== WORK TO BE COMPLETED ==
Reply with nothing but the number of lines in the data below where the word "July" occurs.

== MATERIALS PROVIDED ==
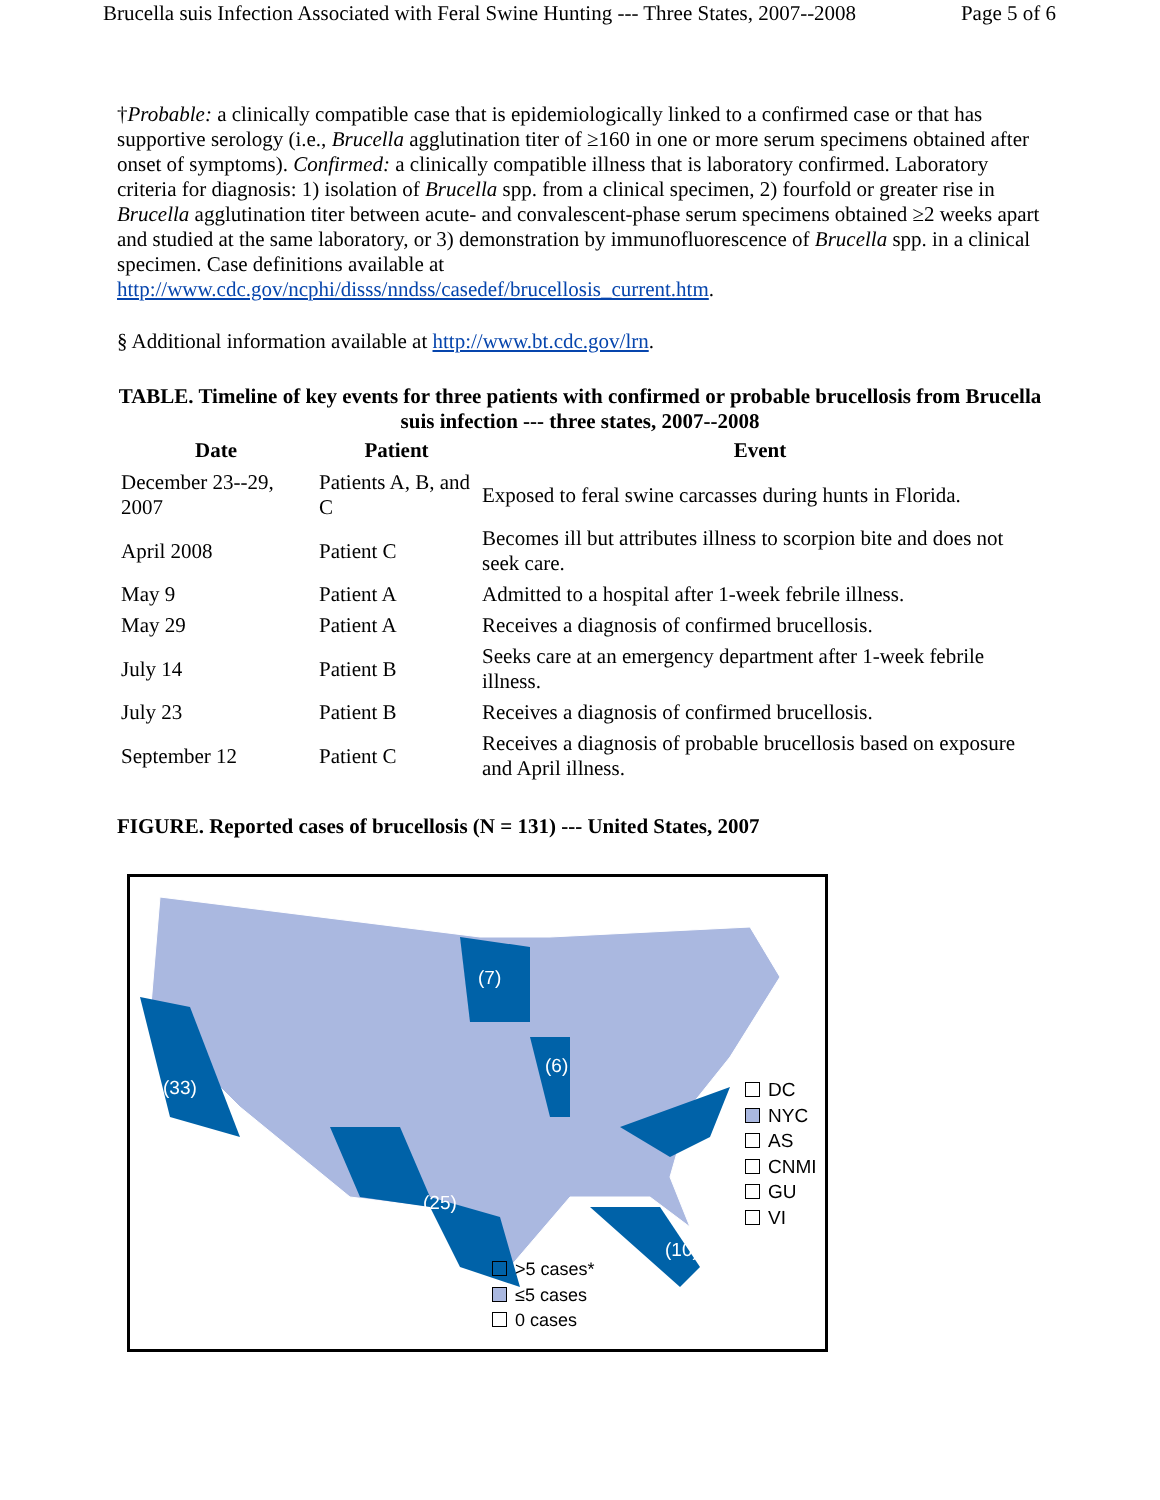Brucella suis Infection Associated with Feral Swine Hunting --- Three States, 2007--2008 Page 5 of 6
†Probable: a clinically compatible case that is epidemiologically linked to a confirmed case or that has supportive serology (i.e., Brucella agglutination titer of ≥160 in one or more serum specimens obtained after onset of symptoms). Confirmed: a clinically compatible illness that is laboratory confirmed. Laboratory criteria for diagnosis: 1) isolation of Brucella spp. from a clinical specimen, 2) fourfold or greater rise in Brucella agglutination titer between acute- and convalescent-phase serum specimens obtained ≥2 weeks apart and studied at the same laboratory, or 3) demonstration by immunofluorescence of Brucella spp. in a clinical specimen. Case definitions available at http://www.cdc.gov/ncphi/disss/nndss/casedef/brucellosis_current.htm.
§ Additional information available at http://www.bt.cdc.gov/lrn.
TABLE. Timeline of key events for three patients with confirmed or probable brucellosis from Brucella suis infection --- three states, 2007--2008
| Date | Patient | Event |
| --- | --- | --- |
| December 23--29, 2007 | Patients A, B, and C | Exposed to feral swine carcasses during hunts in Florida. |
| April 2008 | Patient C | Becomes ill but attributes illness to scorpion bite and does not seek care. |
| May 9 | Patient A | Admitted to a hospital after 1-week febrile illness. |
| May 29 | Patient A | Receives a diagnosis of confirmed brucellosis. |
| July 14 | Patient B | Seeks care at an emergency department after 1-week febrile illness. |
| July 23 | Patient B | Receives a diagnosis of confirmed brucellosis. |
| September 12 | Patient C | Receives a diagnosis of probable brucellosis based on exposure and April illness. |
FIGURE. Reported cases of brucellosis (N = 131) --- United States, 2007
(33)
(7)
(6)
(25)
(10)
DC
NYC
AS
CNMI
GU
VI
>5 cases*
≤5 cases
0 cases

==

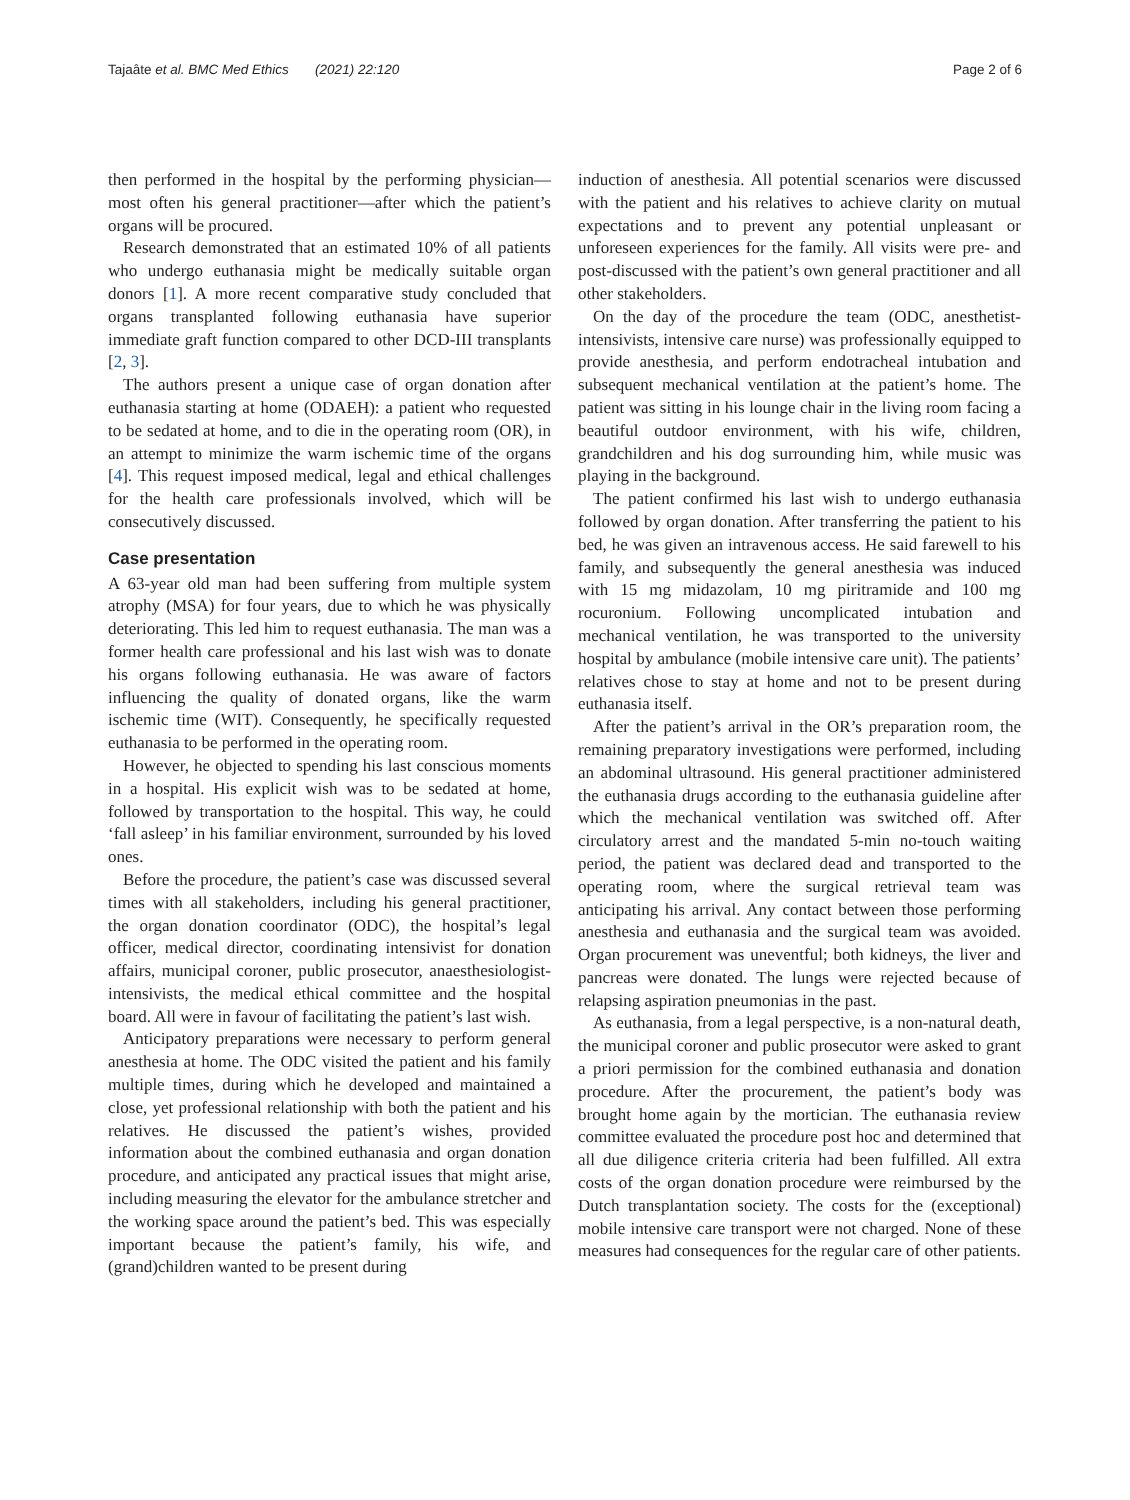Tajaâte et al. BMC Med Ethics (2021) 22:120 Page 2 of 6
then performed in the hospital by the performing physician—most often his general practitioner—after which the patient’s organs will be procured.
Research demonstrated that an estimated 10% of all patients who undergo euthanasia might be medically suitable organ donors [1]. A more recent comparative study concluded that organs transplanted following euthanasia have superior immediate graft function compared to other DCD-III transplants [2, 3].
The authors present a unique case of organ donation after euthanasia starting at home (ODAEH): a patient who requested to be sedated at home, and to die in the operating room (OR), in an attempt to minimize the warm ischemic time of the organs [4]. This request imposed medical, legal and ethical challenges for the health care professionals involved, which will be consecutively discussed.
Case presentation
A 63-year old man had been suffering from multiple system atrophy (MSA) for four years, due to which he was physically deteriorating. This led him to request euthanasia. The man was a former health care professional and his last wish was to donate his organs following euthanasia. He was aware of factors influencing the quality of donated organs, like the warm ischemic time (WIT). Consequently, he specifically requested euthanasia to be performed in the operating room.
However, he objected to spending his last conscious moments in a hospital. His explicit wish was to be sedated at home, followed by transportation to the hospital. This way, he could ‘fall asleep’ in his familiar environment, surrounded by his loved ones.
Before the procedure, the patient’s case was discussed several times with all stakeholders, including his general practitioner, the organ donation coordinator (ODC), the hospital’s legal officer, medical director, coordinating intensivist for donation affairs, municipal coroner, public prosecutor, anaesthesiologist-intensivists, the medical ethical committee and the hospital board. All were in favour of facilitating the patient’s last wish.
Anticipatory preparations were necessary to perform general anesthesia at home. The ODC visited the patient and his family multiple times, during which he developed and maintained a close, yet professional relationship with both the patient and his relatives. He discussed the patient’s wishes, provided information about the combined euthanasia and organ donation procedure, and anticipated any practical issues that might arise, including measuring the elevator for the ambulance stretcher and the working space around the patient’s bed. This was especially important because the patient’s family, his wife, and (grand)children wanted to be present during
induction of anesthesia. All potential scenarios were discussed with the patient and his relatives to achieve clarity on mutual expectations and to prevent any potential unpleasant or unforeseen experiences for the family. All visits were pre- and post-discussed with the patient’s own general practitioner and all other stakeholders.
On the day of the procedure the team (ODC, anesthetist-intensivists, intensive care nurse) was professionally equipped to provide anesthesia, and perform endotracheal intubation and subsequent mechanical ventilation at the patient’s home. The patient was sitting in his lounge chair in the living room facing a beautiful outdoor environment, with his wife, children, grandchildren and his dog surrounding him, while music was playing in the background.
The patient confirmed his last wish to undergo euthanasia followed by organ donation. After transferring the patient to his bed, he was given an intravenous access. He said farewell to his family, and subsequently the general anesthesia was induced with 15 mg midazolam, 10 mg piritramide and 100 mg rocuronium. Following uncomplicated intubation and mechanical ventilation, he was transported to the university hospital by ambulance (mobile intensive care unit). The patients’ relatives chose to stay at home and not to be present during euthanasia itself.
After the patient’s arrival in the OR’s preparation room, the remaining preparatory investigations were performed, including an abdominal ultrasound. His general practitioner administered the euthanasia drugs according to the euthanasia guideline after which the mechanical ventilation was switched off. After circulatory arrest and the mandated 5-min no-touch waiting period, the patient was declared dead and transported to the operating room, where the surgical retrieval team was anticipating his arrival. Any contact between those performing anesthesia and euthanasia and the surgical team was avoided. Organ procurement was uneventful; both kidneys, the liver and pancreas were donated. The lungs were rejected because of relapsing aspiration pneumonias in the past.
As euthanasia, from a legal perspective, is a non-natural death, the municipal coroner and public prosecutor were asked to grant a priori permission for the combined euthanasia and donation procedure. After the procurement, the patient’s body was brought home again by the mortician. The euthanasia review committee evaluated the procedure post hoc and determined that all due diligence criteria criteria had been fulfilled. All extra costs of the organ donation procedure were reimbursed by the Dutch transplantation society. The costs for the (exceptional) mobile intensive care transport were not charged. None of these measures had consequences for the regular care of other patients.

== EXPECTED ANSWER ==
2